Task to carry out
Please give every line from the start of the records below through the line containing "Possono essere impiegate, ad" as a JSON list with one string per line. Skip blank lines and omit the pictures.

Entries shown
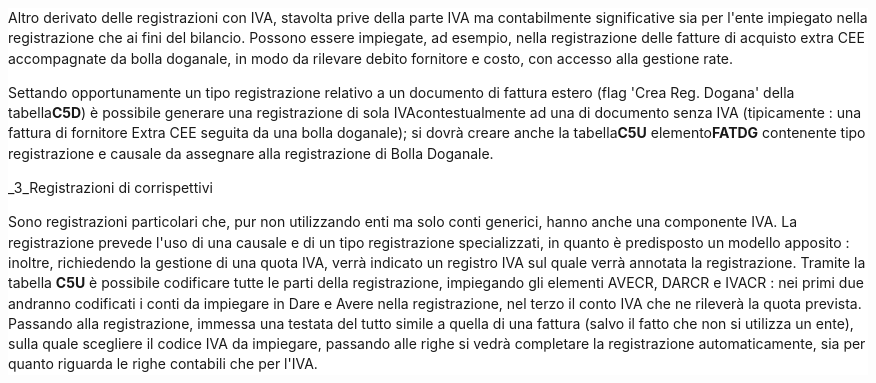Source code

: Altro derivato delle registrazioni con IVA, stavolta prive della parte IVA ma contabilmente significative sia per l'ente impiegato nella registrazione che ai fini del bilancio.
Possono essere impiegate, ad esempio, nella registrazione delle fatture di acquisto extra CEE accompagnate da bolla doganale, in modo da rilevare debito fornitore e costo, con accesso alla gestione rate.

Settando opportunamente un tipo registrazione relativo a un documento di fattura estero (flag  'Crea Reg. Dogana' della tabella**C5D**) è possibile generare una registrazione di sola IVAcontestualmente ad una di documento senza IVA (tipicamente :  una fattura di fornitore Extra CEE seguita da una bolla doganale); si dovrà creare anche la tabella**C5U** elemento**FATDG**  contenente tipo registrazione e causale da assegnare alla registrazione di Bolla Doganale.

_3_Registrazioni di corrispettivi

Sono registrazioni particolari che, pur non utilizzando enti ma solo conti generici, hanno anche una componente IVA.
La registrazione prevede l'uso di una causale e di un tipo registrazione specializzati, in quanto è predisposto un modello apposito :  inoltre, richiedendo la gestione di una quota IVA, verrà indicato un registro IVA sul quale verrà annotata la registrazione.
Tramite la tabella **C5U** è possibile codificare tutte le parti della registrazione, impiegando gli elementi AVECR, DARCR e IVACR :  nei primi due andranno codificati i conti da impiegare in Dare e Avere nella registrazione, nel terzo il conto IVA che ne rileverà la quota prevista.
Passando alla registrazione, immessa una testata del tutto simile a quella di una fattura (salvo il fatto che non si utilizza un ente), sulla quale scegliere il codice IVA da impiegare, passando alle righe si vedrà completare la registrazione automaticamente, sia per quanto riguarda le righe contabili che per l'IVA.

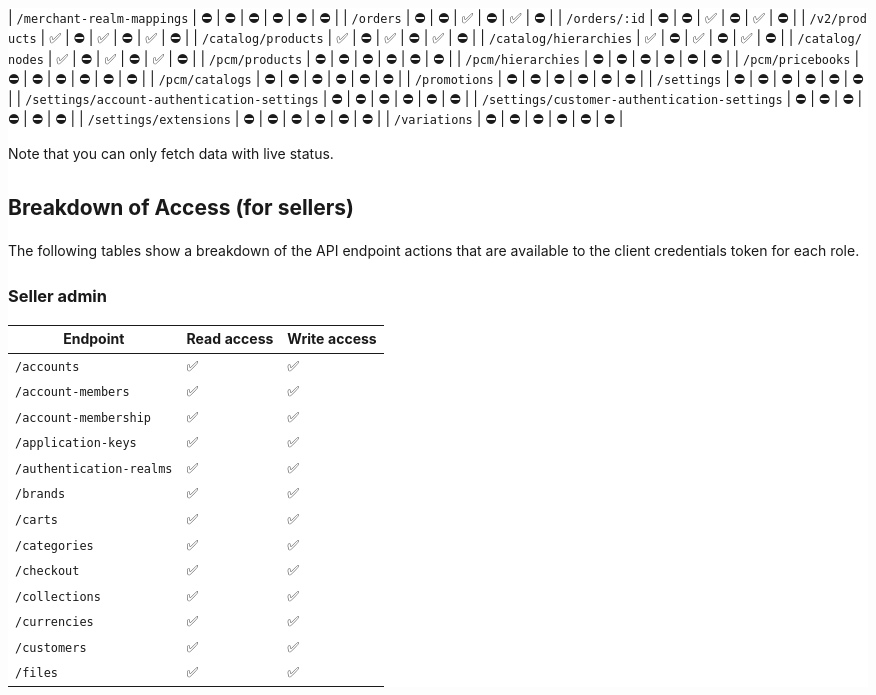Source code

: | `/merchant-realm-mappings`                   | ⛔️          | ⛔️           | ⛔️                             | ⛔️                              | ⛔️                              | ⛔️                                     |
| `/orders`                                    | ⛔️          | ⛔️           | ✅                              | ⛔️                              | ✅                               | ⛔️                                     |
| `/orders/:id`                                | ⛔️          | ⛔️           | ✅                              | ⛔️                              | ✅                               | ⛔️                                     |
| `/v2/products`                               | ✅           | ⛔️           | ✅                              | ⛔️                              | ✅                               | ⛔️                                     |
| `/catalog/products`                          | ✅           | ⛔️           | ✅                              | ⛔️                              | ✅                               | ⛔️                                     |
| `/catalog/hierarchies`                       | ✅           | ⛔️           | ✅                              | ⛔️                              | ✅                               | ⛔️                                     |
| `/catalog/nodes`                             | ✅           | ⛔️           | ✅                              | ⛔️                              | ✅                               | ⛔️                                     |
| `/pcm/products`                              | ⛔️          | ⛔️           | ⛔️                             | ⛔️                              | ⛔️                              | ⛔️                                     |
| `/pcm/hierarchies`                           | ⛔️          | ⛔️           | ⛔️                             | ⛔️                              | ⛔️                              | ⛔️                                     |
| `/pcm/pricebooks`                            | ⛔️          | ⛔️           | ⛔️                             | ⛔️                              | ⛔️                              | ⛔️                                     |
| `/pcm/catalogs`                              | ⛔️          | ⛔️           | ⛔️                             | ⛔️                              | ⛔️                              | ⛔️                                     |
| `/promotions`                                | ⛔️          | ⛔️           | ⛔️                             | ⛔️                              | ⛔️                              | ⛔️                                     |
| `/settings`                                  | ⛔️          | ⛔️           | ⛔️                             | ⛔️                              | ⛔️                              | ⛔️                                     |
| `/settings/account-authentication-settings`  | ⛔️          | ⛔️           | ⛔️                             | ⛔️                              | ⛔️                              | ⛔️                                     |
| `/settings/customer-authentication-settings` | ⛔️          | ⛔️           | ⛔️                             | ⛔️                              | ⛔️                              | ⛔️                                     |
| `/settings/extensions`                       | ⛔️          | ⛔️           | ⛔️                             | ⛔️                              | ⛔️                              | ⛔️                                     |
| `/variations`                                | ⛔️          | ⛔️           | ⛔️                             | ⛔️                              | ⛔️                              | ⛔️                                     |

Note that you can only fetch data with live status.

## Breakdown of Access (for sellers)

The following tables show a breakdown of the API endpoint actions that are available to the client credentials token for each role.

### Seller admin

| Endpoint                                     | Read access | Write access |
|----------------------------------------------|-------------|--------------|
| `/accounts`                                  | ✅           | ✅            |
| `/account-members`                           | ✅           | ✅            |
| `/account-membership`                        | ✅           | ✅            |
| `/application-keys`                          | ✅           | ✅            |
| `/authentication-realms`                     | ✅           | ✅            |
| `/brands`                                    | ✅           | ✅            |
| `/carts`                                     | ✅           | ✅            |
| `/categories`                                | ✅           | ✅            |
| `/checkout`                                  | ✅           | ✅            |
| `/collections`                               | ✅           | ✅            |
| `/currencies`                                | ✅           | ✅            |
| `/customers`                                 | ✅           | ✅            |
| `/files`                                     | ✅           | ✅            |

Answer
[
  "Source code",
  ": Altro derivato delle registrazioni con IVA, stavolta prive della parte IVA ma contabilmente significative sia per l'ente impiegato nella registrazione che ai fini del bilancio.",
  "Possono essere impiegate, ad esempio, nella registrazione delle fatture di acquisto extra CEE accompagnate da bolla doganale, in modo da rilevare debito fornitore e costo, con accesso alla gestione rate."
]